Primary Eyecare Services, in partnership with the NHS Confederation and the Q Community, is proud to announce a new improvement programme aimed at shifting hospital-based ophthalmology services into community settings across England.

Primary Eyecare Services Ophthalmology

Why This Matters

Ophthalmology is currently the busiest outpatient specialty in the NHS (Healthwatch, 2025), with long waiting times for diagnosis and treatment of conditions such as cataracts, glaucoma, macular degeneration and diabetic eye disease. These delays can lead to irreversible sight loss and a reduced quality of life.
The challenge is clear: how do we deliver specialist eye care closer to home, cut waiting times, and improve patient experience?

The Programme

Starting in November 2025, this eight-month initiative will help six multidisciplinary teams across England design and implement local transition plans for community-based ophthalmology care. Each team will focus on a specific sub-specialty and receive six structured virtual learning sessions, tailored coaching and expert input and support to move from planning to implementation.

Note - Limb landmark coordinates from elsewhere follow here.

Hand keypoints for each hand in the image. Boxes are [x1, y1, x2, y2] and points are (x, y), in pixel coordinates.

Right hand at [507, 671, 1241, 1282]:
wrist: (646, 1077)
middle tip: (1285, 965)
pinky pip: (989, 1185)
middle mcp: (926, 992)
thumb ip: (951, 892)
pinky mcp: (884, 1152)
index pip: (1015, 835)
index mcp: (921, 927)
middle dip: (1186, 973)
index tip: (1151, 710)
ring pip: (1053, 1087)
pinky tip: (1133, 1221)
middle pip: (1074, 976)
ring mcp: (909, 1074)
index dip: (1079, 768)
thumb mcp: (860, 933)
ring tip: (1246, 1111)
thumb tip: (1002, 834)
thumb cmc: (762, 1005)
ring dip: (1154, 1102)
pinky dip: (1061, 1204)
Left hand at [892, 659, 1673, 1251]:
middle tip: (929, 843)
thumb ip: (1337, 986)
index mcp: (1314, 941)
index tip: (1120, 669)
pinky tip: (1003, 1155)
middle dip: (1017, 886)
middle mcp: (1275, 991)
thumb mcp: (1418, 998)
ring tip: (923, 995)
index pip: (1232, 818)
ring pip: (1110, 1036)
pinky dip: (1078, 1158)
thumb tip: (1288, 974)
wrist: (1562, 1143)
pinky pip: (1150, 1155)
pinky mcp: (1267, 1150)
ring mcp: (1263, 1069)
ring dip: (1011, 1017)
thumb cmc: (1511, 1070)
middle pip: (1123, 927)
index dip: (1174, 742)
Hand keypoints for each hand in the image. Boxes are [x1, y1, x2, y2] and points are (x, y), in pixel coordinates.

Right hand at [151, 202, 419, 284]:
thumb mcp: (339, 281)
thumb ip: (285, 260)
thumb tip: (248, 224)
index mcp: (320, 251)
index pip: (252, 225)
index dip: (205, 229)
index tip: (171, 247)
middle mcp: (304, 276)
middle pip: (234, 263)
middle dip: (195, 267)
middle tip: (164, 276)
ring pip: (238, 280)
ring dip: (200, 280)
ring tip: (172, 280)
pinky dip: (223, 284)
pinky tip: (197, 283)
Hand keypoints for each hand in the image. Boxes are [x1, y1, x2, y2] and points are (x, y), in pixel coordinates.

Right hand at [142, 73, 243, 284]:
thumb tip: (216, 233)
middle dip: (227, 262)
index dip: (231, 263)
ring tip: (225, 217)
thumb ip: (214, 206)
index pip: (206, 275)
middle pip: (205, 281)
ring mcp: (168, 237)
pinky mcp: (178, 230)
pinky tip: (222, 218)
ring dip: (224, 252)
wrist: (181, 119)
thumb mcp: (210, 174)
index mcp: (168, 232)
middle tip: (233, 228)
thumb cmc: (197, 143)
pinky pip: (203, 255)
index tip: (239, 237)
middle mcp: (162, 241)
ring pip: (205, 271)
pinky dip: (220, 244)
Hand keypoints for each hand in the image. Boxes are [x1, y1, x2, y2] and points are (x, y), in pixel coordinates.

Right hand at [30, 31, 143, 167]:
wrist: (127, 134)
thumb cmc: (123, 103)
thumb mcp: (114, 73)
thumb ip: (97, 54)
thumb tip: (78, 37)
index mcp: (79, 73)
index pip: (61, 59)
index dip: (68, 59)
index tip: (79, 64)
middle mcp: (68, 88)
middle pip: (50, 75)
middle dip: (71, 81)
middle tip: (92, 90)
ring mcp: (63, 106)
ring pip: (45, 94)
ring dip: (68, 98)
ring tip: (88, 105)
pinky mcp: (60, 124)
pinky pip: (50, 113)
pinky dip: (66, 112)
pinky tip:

Applications are open from 8th October to 30th October 2025.

If you’d like to be part of this transformative program, apply here.

Voice from the Partnership

Matthew Taylor, Chief Executive of the NHS Confederation, emphasised the urgency of moving from theory to practice:

“Much has been said about the left-shift and moving care closer to home… Those that can do this successfully will not only make a difference to patients within their own areas but will serve as part of the vanguard for the change that we need to see nationally.”

Dharmesh Patel, Chief Executive of Primary Eyecare Services, highlighted the strength of existing community optometry networks:

“Eye care and optometry services are a success story in the provision of open and accessible NHS-funded care… There is so much scope to build on this success by expanding the range of services available to include more of those normally located within hospitals.”

Jen Morgan, representing the Q Community, added:

“Only by examining the whole system can we move from ideas to successful practice… Together, we will develop strategies, operating models and culture of improvement that is vital to transform services.”

What’s Next?

This programme marks a major step toward the NHS vision for integrated, community-based care. By empowering local teams and leveraging trusted optometry providers, we can deliver timely, personalised and effective eye care – right on the high street.